> _DIRECTIONS FOR THIS TASK_
The word "CROSS" marks the lines to copy; find all of them in the entries below.

> _INPUT DATA_
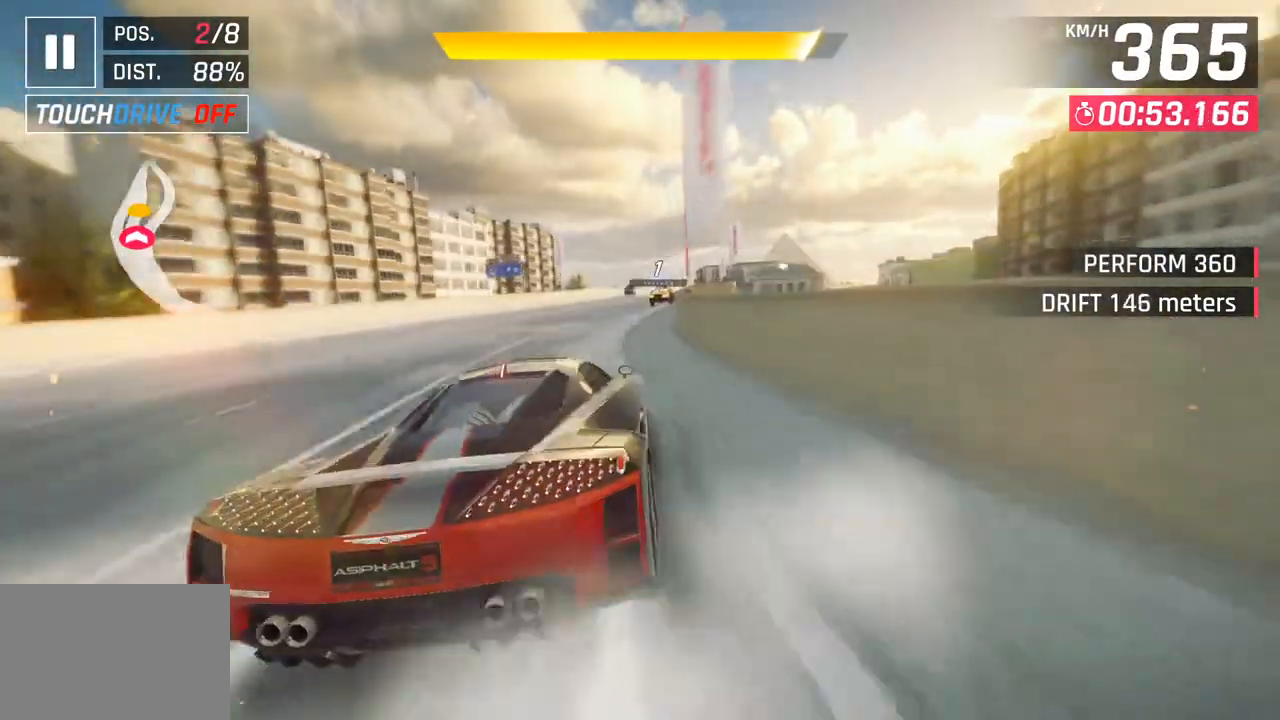
{"buttons": ["CROSS", "R1"], "left_stick": "right", "right_stick": "center", "events": [[300, "CROSS", "down"], [300, "R1", "down"], [500, "left_stick", "right"]]}
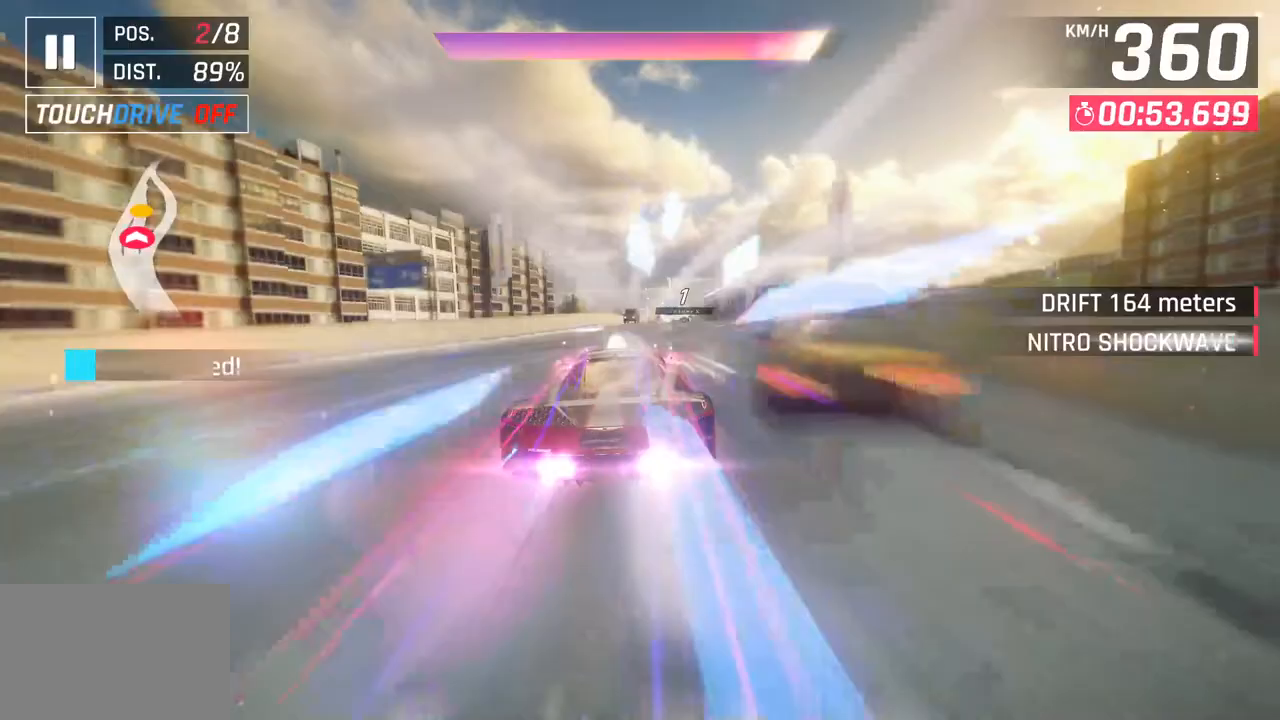
{"buttons": [], "left_stick": "center", "right_stick": "center", "events": [[50, "CROSS", "up"], [67, "R1", "up"], [417, "left_stick", "center"]]}
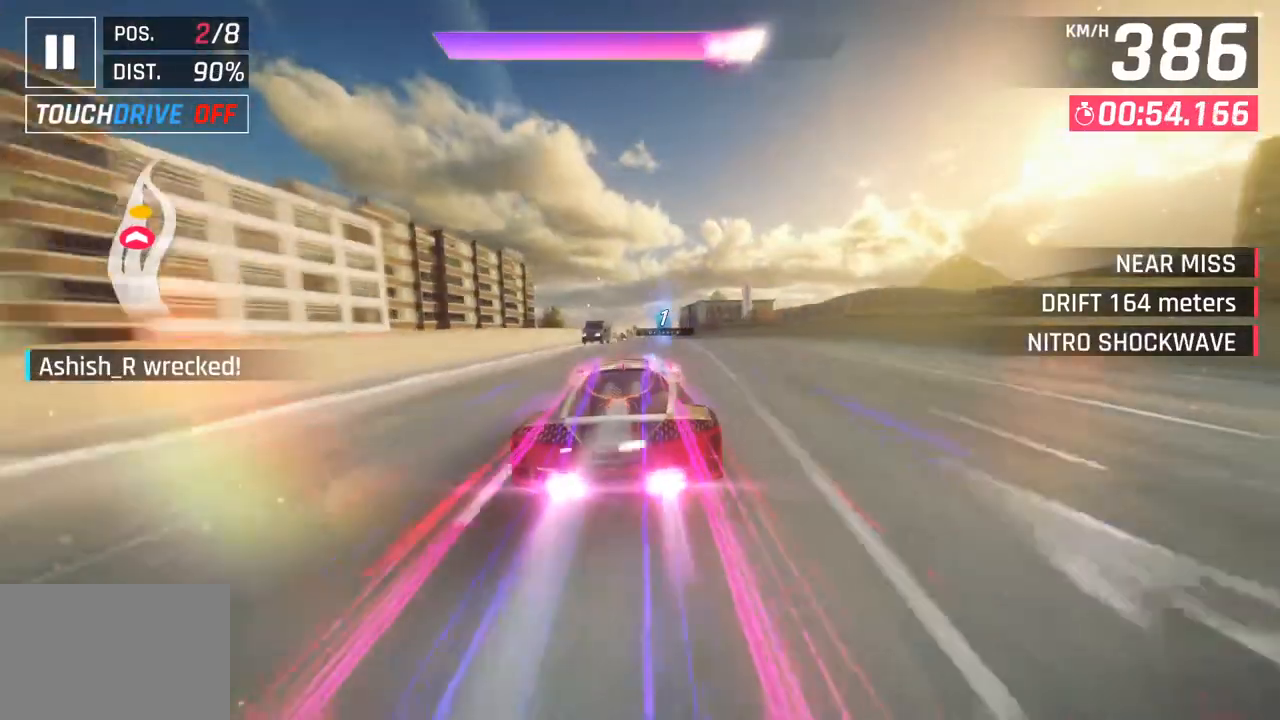
{"buttons": [], "left_stick": "right", "right_stick": "center", "events": [[483, "left_stick", "right"]]}
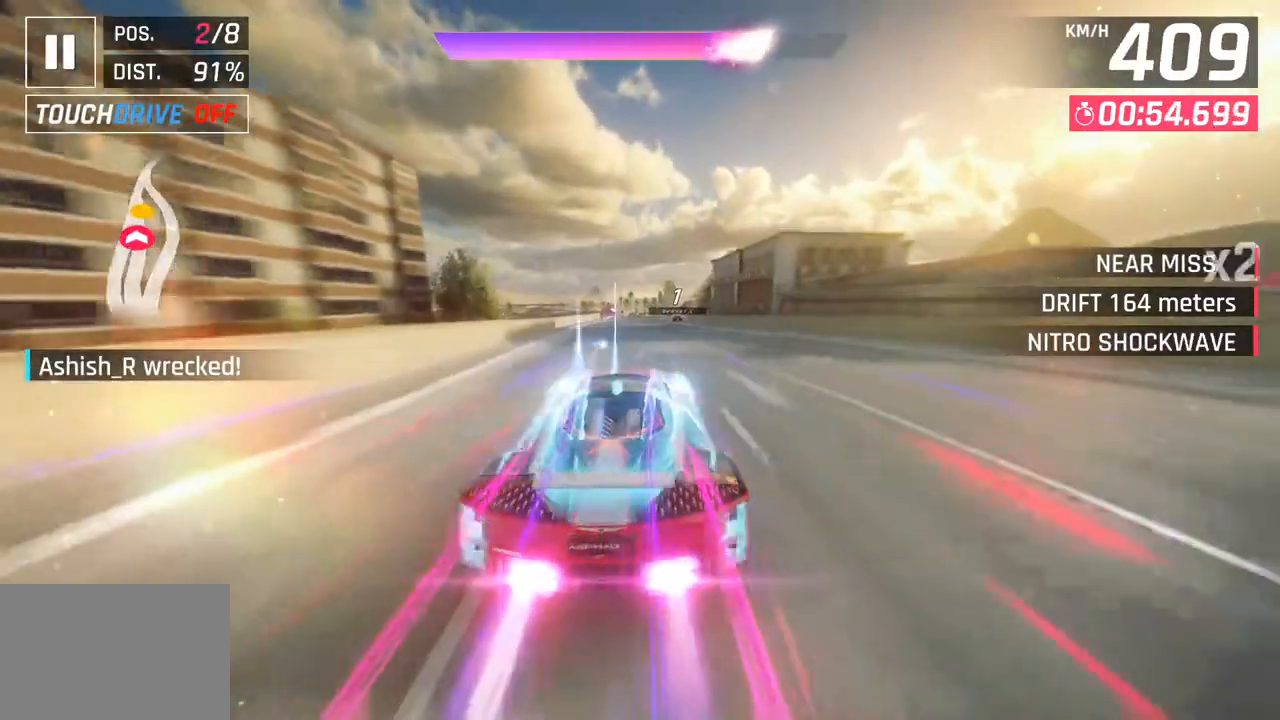
{"buttons": [], "left_stick": "right", "right_stick": "center", "events": []}
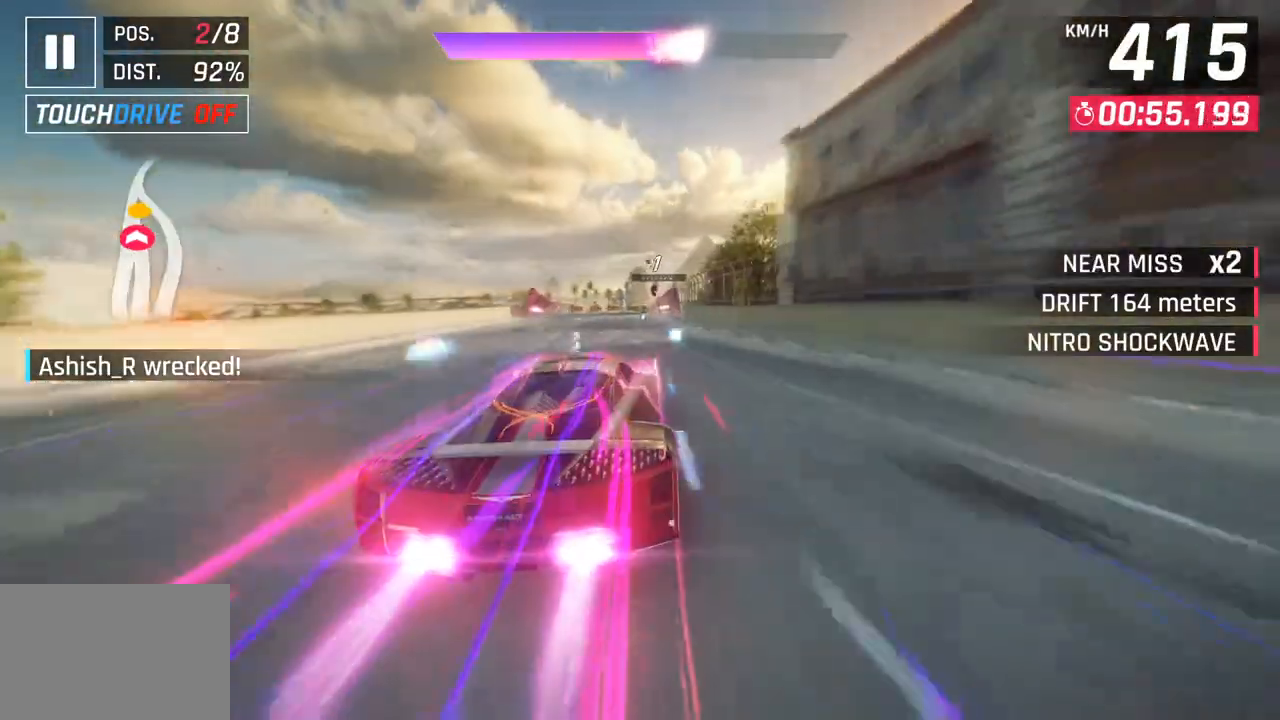
{"buttons": [], "left_stick": "right", "right_stick": "center", "events": []}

> _RESULT OF THIS EXERCISE_
{"buttons": ["CROSS", "R1"], "left_stick": "right", "right_stick": "center", "events": [[300, "CROSS", "down"], [300, "R1", "down"], [500, "left_stick", "right"]]}
{"buttons": [], "left_stick": "center", "right_stick": "center", "events": [[50, "CROSS", "up"], [67, "R1", "up"], [417, "left_stick", "center"]]}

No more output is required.